Exercise details
Reproduce the material exactly, omitting nothing.

Material supplied
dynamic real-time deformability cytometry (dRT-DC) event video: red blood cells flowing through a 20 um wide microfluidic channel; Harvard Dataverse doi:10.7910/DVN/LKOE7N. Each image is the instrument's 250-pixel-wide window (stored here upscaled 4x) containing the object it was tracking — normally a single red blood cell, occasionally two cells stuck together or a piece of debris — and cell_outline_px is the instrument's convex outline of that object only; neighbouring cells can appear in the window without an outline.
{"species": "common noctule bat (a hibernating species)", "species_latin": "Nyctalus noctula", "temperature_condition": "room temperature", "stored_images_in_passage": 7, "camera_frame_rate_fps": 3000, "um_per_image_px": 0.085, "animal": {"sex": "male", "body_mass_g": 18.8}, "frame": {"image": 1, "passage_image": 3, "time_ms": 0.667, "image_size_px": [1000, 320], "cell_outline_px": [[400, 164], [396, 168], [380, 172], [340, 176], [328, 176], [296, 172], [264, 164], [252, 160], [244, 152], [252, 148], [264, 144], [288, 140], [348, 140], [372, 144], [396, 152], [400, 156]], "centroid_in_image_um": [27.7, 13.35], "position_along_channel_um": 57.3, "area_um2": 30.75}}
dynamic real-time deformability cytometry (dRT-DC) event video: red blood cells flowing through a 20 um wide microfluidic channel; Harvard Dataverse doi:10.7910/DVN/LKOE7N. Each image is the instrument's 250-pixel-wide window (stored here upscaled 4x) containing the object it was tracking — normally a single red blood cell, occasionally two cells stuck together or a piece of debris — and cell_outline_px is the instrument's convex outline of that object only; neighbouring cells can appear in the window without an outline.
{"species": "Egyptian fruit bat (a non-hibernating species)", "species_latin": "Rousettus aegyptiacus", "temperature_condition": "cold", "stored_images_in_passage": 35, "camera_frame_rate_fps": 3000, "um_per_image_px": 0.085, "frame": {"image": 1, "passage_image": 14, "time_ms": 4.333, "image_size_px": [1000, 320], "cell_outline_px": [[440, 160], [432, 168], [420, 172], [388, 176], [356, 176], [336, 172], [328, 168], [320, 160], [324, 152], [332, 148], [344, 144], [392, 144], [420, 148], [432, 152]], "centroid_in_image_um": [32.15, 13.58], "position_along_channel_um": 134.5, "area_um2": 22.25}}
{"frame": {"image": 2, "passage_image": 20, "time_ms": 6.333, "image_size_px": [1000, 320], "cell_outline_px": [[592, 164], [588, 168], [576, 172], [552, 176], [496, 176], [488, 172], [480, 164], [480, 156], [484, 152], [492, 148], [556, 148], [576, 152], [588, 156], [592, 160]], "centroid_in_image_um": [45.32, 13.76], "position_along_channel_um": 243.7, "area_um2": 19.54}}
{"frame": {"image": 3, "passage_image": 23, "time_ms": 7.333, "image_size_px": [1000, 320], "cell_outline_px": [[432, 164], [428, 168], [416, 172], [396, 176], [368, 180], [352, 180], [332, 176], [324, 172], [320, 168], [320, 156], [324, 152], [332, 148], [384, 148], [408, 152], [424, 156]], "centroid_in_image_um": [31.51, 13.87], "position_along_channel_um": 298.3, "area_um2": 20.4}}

Exercise result
dynamic real-time deformability cytometry (dRT-DC) event video: red blood cells flowing through a 20 um wide microfluidic channel; Harvard Dataverse doi:10.7910/DVN/LKOE7N. Each image is the instrument's 250-pixel-wide window (stored here upscaled 4x) containing the object it was tracking — normally a single red blood cell, occasionally two cells stuck together or a piece of debris — and cell_outline_px is the instrument's convex outline of that object only; neighbouring cells can appear in the window without an outline.
{"species": "common noctule bat (a hibernating species)", "species_latin": "Nyctalus noctula", "temperature_condition": "room temperature", "stored_images_in_passage": 7, "camera_frame_rate_fps": 3000, "um_per_image_px": 0.085, "animal": {"sex": "male", "body_mass_g": 18.8}, "frame": {"image": 1, "passage_image": 3, "time_ms": 0.667, "image_size_px": [1000, 320], "cell_outline_px": [[400, 164], [396, 168], [380, 172], [340, 176], [328, 176], [296, 172], [264, 164], [252, 160], [244, 152], [252, 148], [264, 144], [288, 140], [348, 140], [372, 144], [396, 152], [400, 156]], "centroid_in_image_um": [27.7, 13.35], "position_along_channel_um": 57.3, "area_um2": 30.75}}
dynamic real-time deformability cytometry (dRT-DC) event video: red blood cells flowing through a 20 um wide microfluidic channel; Harvard Dataverse doi:10.7910/DVN/LKOE7N. Each image is the instrument's 250-pixel-wide window (stored here upscaled 4x) containing the object it was tracking — normally a single red blood cell, occasionally two cells stuck together or a piece of debris — and cell_outline_px is the instrument's convex outline of that object only; neighbouring cells can appear in the window without an outline.
{"species": "Egyptian fruit bat (a non-hibernating species)", "species_latin": "Rousettus aegyptiacus", "temperature_condition": "cold", "stored_images_in_passage": 35, "camera_frame_rate_fps": 3000, "um_per_image_px": 0.085, "frame": {"image": 1, "passage_image": 14, "time_ms": 4.333, "image_size_px": [1000, 320], "cell_outline_px": [[440, 160], [432, 168], [420, 172], [388, 176], [356, 176], [336, 172], [328, 168], [320, 160], [324, 152], [332, 148], [344, 144], [392, 144], [420, 148], [432, 152]], "centroid_in_image_um": [32.15, 13.58], "position_along_channel_um": 134.5, "area_um2": 22.25}}
{"frame": {"image": 2, "passage_image": 20, "time_ms": 6.333, "image_size_px": [1000, 320], "cell_outline_px": [[592, 164], [588, 168], [576, 172], [552, 176], [496, 176], [488, 172], [480, 164], [480, 156], [484, 152], [492, 148], [556, 148], [576, 152], [588, 156], [592, 160]], "centroid_in_image_um": [45.32, 13.76], "position_along_channel_um": 243.7, "area_um2": 19.54}}
{"frame": {"image": 3, "passage_image": 23, "time_ms": 7.333, "image_size_px": [1000, 320], "cell_outline_px": [[432, 164], [428, 168], [416, 172], [396, 176], [368, 180], [352, 180], [332, 176], [324, 172], [320, 168], [320, 156], [324, 152], [332, 148], [384, 148], [408, 152], [424, 156]], "centroid_in_image_um": [31.51, 13.87], "position_along_channel_um": 298.3, "area_um2": 20.4}}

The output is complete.